> _How to complete this task_
Retype, word for word, every line starting at the line with "and sending in tax payments is" and ending with the final line of the entries; skip the pictures.

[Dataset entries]
────────────────

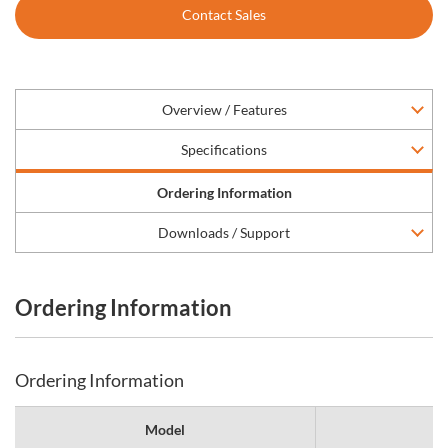
Contact Sales
Overview / Features
Specifications
Ordering Information
Downloads / Support
Ordering Information
Ordering Information
Model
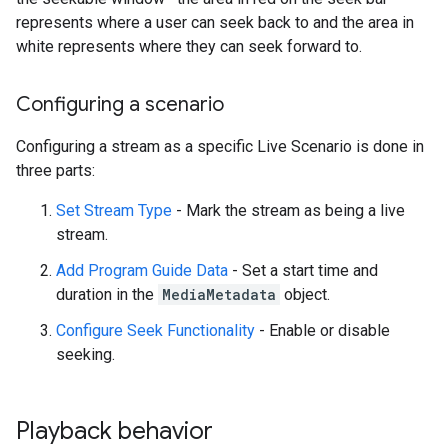
represents where a user can seek back to and the area in
white represents where they can seek forward to.
Configuring a scenario
Configuring a stream as a specific Live Scenario is done in
three parts:
Set Stream Type
- Mark the stream as being a live
stream.
Add Program Guide Data
- Set a start time and
duration in the
MediaMetadata
object.
Configure Seek Functionality
- Enable or disable
seeking.
Playback behavior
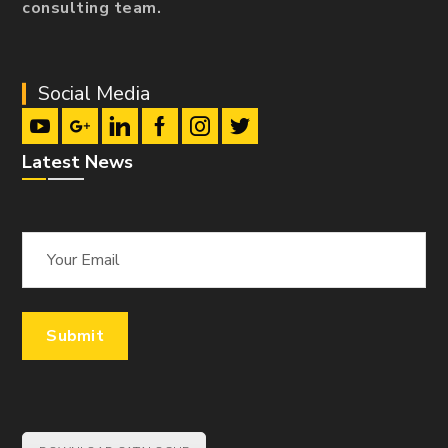
consulting team.
Social Media
Latest News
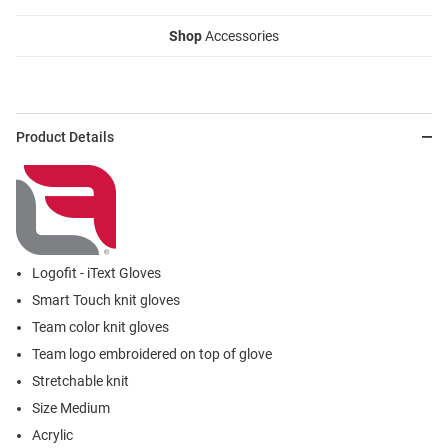
Shop
Accessories
Product Details
Logofit - iText Gloves
Smart Touch knit gloves
Team color knit gloves
Team logo embroidered on top of glove
Stretchable knit
Size Medium
Acrylic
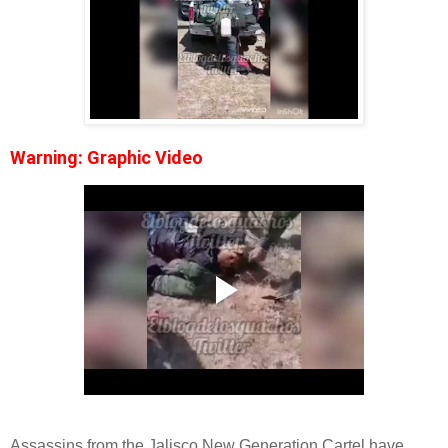
Warning: Graphic Video
Assassins from the Jalisco New Generation Cartel have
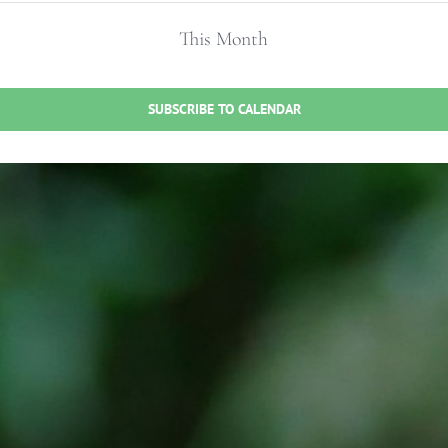
This Month
SUBSCRIBE TO CALENDAR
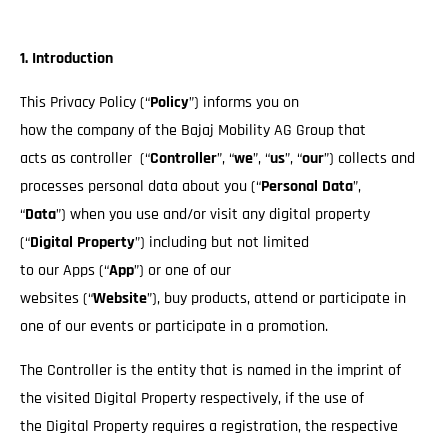
1. Introduction
This Privacy Policy (“
Policy
”) informs you on
how the company of the Bajaj Mobility AG Group that
acts as controller (“
Controller
”, “
we
”, “
us
”, “
our
”) collects and
processes personal data about you (“
Personal Data
”,
“
Data
”) when you use and/or visit any digital property
(“
Digital Property
”) including but not limited
to our Apps (“
App
”) or one of our
websites (“
Website
”), buy products, attend or participate in
one of our events or participate in a promotion.
The Controller is the entity that is named in the imprint of
the visited Digital Property respectively, if the use of
the Digital Property requires a registration, the respective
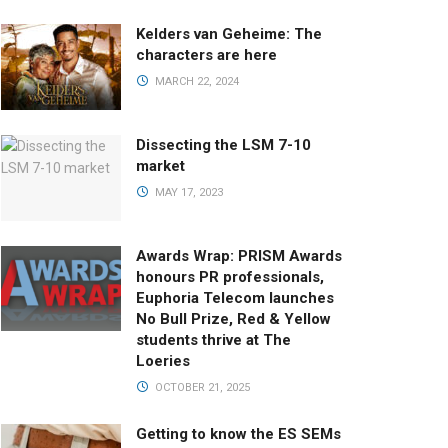
Kelders van Geheime: The
characters are here
MARCH 22, 2024
Dissecting the LSM 7-10
market
MAY 17, 2023
Awards Wrap: PRISM Awards
honours PR professionals,
Euphoria Telecom launches
No Bull Prize, Red & Yellow
students thrive at The
Loeries
OCTOBER 21, 2025
Getting to know the ES SEMs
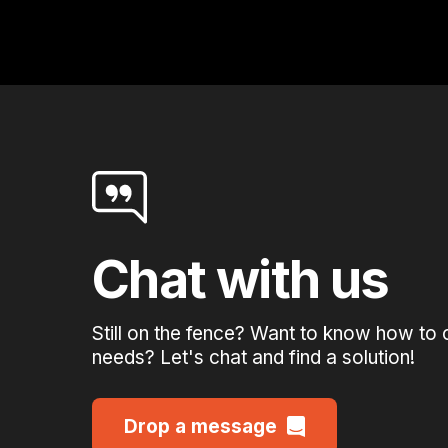
Chat with us
Still on the fence? Want to know how to 
needs? Let's chat and find a solution!
Drop a message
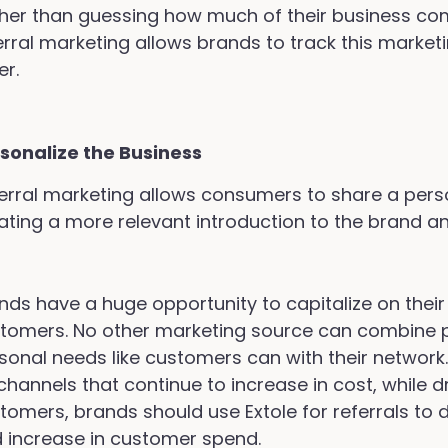
her than guessing how much of their business co
erral marketing allows brands to track this market
er.
sonalize the Business
erral marketing allows consumers to share a perso
ating a more relevant introduction to the brand a
nds have a huge opportunity to capitalize on their 
tomers. No other marketing source can combine 
sonal needs like customers can with their network
channels that continue to increase in cost, while d
tomers, brands should use Extole for referrals to 
 increase in customer spend.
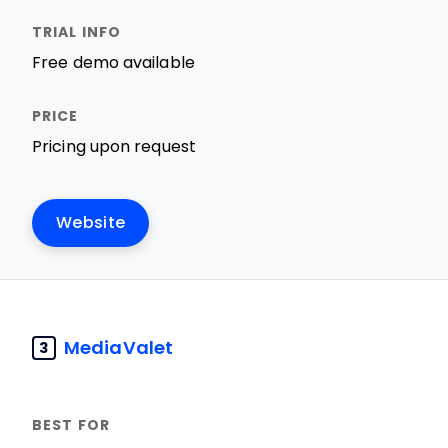
Free demo available
Pricing upon request
Website
MediaValet
3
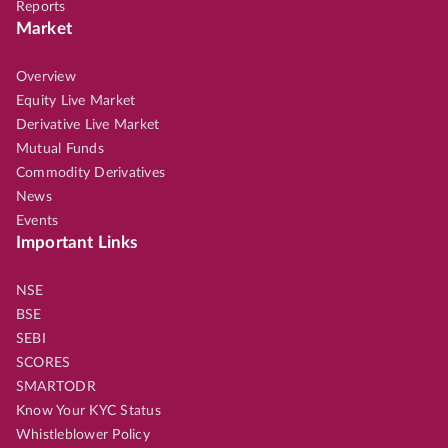
Reports
Market
Overview
Equity Live Market
Derivative Live Market
Mutual Funds
Commodity Derivatives
News
Events
Important Links
NSE
BSE
SEBI
SCORES
SMARTODR
Know Your KYC Status
Whistleblower Policy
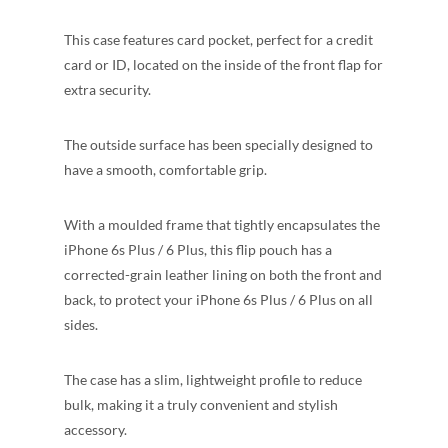
This case features card pocket, perfect for a credit
card or ID, located on the inside of the front flap for
extra security.
The outside surface has been specially designed to
have a smooth, comfortable grip.
With a moulded frame that tightly encapsulates the
iPhone 6s Plus / 6 Plus, this flip pouch has a
corrected-grain leather lining on both the front and
back, to protect your iPhone 6s Plus / 6 Plus on all
sides.
The case has a slim, lightweight profile to reduce
bulk, making it a truly convenient and stylish
accessory.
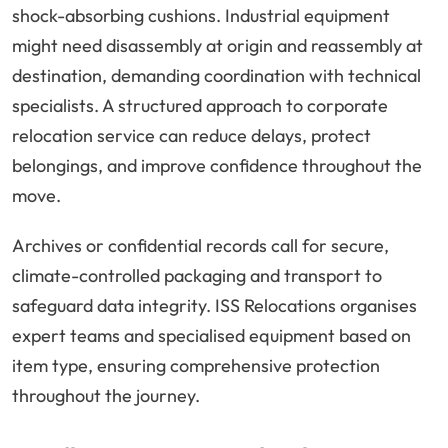
shock-absorbing cushions. Industrial equipment
might need disassembly at origin and reassembly at
destination, demanding coordination with technical
specialists. A structured approach to corporate
relocation service can reduce delays, protect
belongings, and improve confidence throughout the
move.
Archives or confidential records call for secure,
climate-controlled packaging and transport to
safeguard data integrity. ISS Relocations organises
expert teams and specialised equipment based on
item type, ensuring comprehensive protection
throughout the journey.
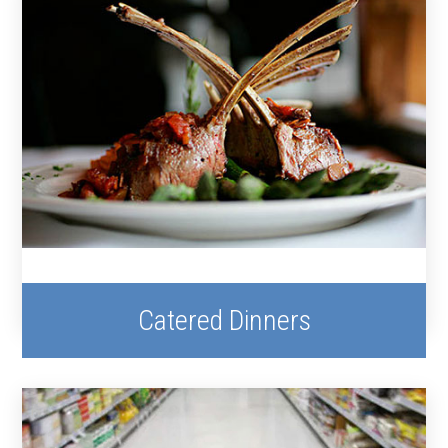
Catered Dinners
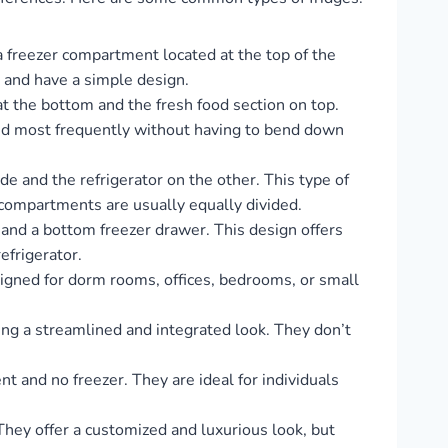
 a freezer compartment located at the top of the
y and have a simple design.
t the bottom and the fresh food section on top.
sed most frequently without having to bend down
side and the refrigerator on the other. This type of
d compartments are usually equally divided.
and a bottom freezer drawer. This design offers
efrigerator.
signed for dorm rooms, offices, bedrooms, or small
ding a streamlined and integrated look. They don’t
 and no freezer. They are ideal for individuals
 They offer a customized and luxurious look, but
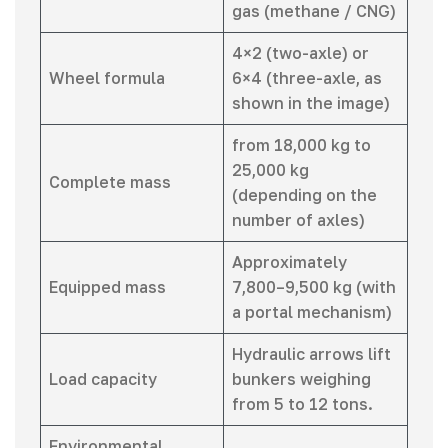
gas (methane / CNG)
4×2 (two-axle) or
Wheel formula
6×4 (three-axle, as
shown in the image)
from 18,000 kg to
25,000 kg
Complete mass
(depending on the
number of axles)
Approximately
Equipped mass
7,800–9,500 kg (with
a portal mechanism)
Hydraulic arrows lift
Load capacity
bunkers weighing
from 5 to 12 tons.
Environmental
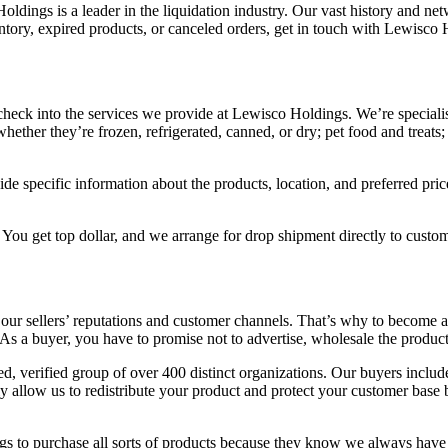
dings is a leader in the liquidation industry. Our vast history and net
entory, expired products, or canceled orders, get in touch with Lewisco 
y; check into the services we provide at Lewisco Holdings. We’re specialis
hether they’re frozen, refrigerated, canned, or dry; pet food and treat
ide specific information about the products, location, and preferred pri
 You get top dollar, and we arrange for drop shipment directly to custom
t our sellers’ reputations and customer channels. That’s why to become
 As a buyer, you have to promise not to advertise, wholesale the produc
 verified group of over 400 distinct organizations. Our buyers include
ly allow us to redistribute your product and protect your customer bas
s to purchase all sorts of products because they know we always have a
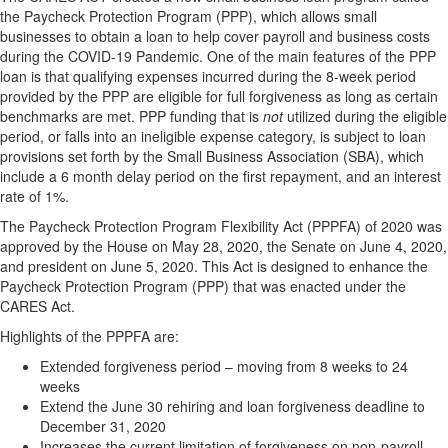
the Paycheck Protection Program (PPP), which allows small
businesses to obtain a loan to help cover payroll and business costs
during the COVID-19 Pandemic. One of the main features of the PPP
loan is that qualifying expenses incurred during the 8-week period
provided by the PPP are eligible for full forgiveness as long as certain
benchmarks are met. PPP funding that is
not
utilized during the eligible
period, or falls into an ineligible expense category, is subject to loan
provisions set forth by the Small Business Association (SBA), which
include a 6 month delay period on the first repayment, and an interest
rate of 1%.
The Paycheck Protection Program Flexibility Act (PPPFA) of 2020 was
approved by the House on May 28, 2020, the Senate on June 4, 2020,
and president on June 5, 2020. This Act is designed to enhance the
Paycheck Protection Program (PPP) that was enacted under the
CARES Act.
Highlights of the PPPFA are:
Extended forgiveness period – moving from 8 weeks to 24
weeks
Extend the June 30 rehiring and loan forgiveness deadline to
December 31, 2020
Increases the current limitation of forgiveness on non-payroll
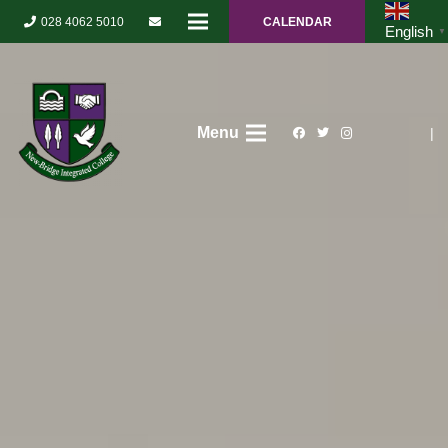
028 4062 5010
CALENDAR
English
▼
Menu
|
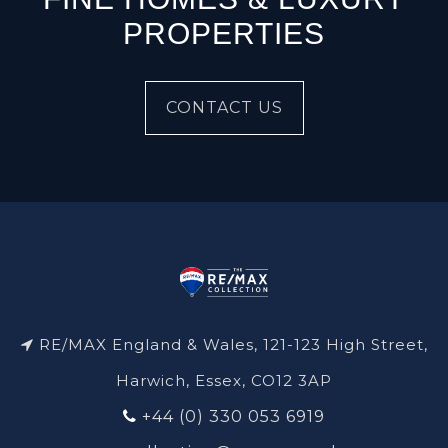
PROPERTIES
CONTACT US
RE/MAX England & Wales, 121-123 High Street,
Harwich, Essex, CO12 3AP
+44 (0) 330 053 6919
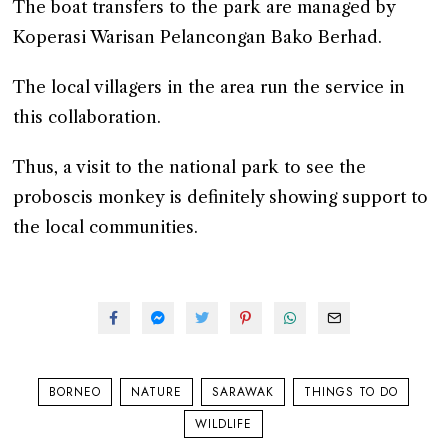
The boat transfers to the park are managed by
Koperasi Warisan Pelancongan Bako Berhad.
The local villagers in the area run the service in
this collaboration.
Thus, a visit to the national park to see the
proboscis monkey is definitely showing support to
the local communities.
BORNEO
NATURE
SARAWAK
THINGS TO DO
WILDLIFE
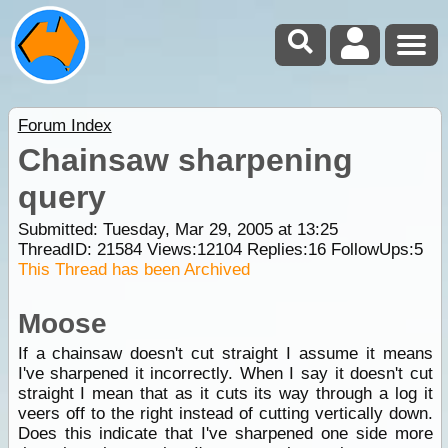
Forum Index
Chainsaw sharpening
query
Submitted: Tuesday, Mar 29, 2005 at 13:25
ThreadID:
21584
Views:
12104
Replies:
16
FollowUps:
5
This Thread has been Archived
Moose
If a chainsaw doesn't cut straight I assume it means
I've sharpened it incorrectly. When I say it doesn't cut
straight I mean that as it cuts its way through a log it
veers off to the right instead of cutting vertically down.
Does this indicate that I've sharpened one side more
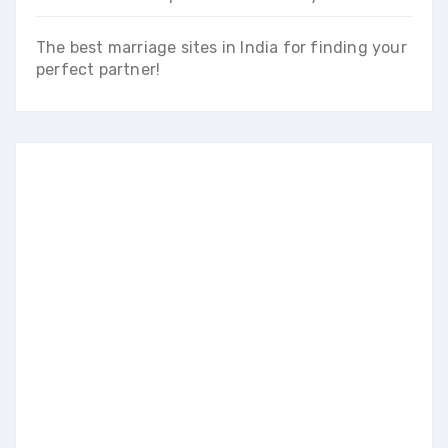
The best marriage sites in India for finding your
perfect partner!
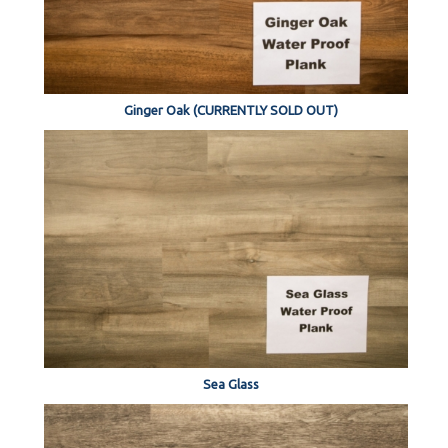
Ginger Oak (CURRENTLY SOLD OUT)
Sea Glass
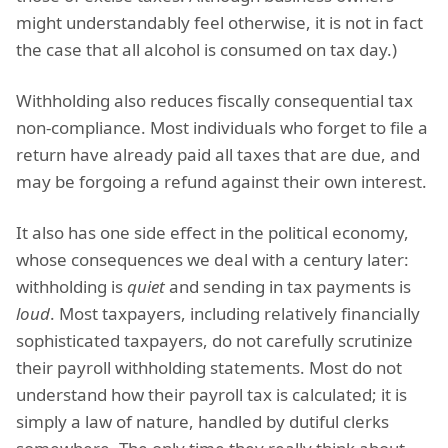
might understandably feel otherwise, it is not in fact
the case that all alcohol is consumed on tax day.)
Withholding also reduces fiscally consequential tax
non-compliance. Most individuals who forget to file a
return have already paid all taxes that are due, and
may be forgoing a refund against their own interest.
It also has one side effect in the political economy,
whose consequences we deal with a century later:
withholding is
quiet
and sending in tax payments is
loud
. Most taxpayers, including relatively financially
sophisticated taxpayers, do not carefully scrutinize
their payroll withholding statements. Most do not
understand how their payroll tax is calculated; it is
simply a law of nature, handled by dutiful clerks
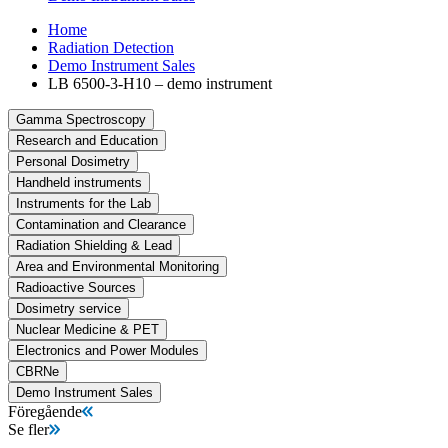
Home
Radiation Detection
Demo Instrument Sales
LB 6500-3-H10 – demo instrument
Gamma Spectroscopy
Research and Education
Personal Dosimetry
Handheld instruments
Instruments for the Lab
Contamination and Clearance
Radiation Shielding & Lead
Area and Environmental Monitoring
Radioactive Sources
Dosimetry service
Nuclear Medicine & PET
Electronics and Power Modules
CBRNe
Demo Instrument Sales
Föregående
Se fler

────────────────

> _Reply to the exercise_
and sending in tax payments is
loud
. Most taxpayers, including relatively financially
sophisticated taxpayers, do not carefully scrutinize
their payroll withholding statements. Most do not
understand how their payroll tax is calculated; it is
simply a law of nature, handled by dutiful clerks
Home
Radiation Detection
Demo Instrument Sales
LB 6500-3-H10 – demo instrument
Gamma Spectroscopy
Research and Education
Personal Dosimetry
Handheld instruments
Instruments for the Lab
Contamination and Clearance
Radiation Shielding & Lead
Area and Environmental Monitoring
Radioactive Sources
Dosimetry service
Nuclear Medicine & PET
Electronics and Power Modules
CBRNe
Demo Instrument Sales
Föregående
Se fler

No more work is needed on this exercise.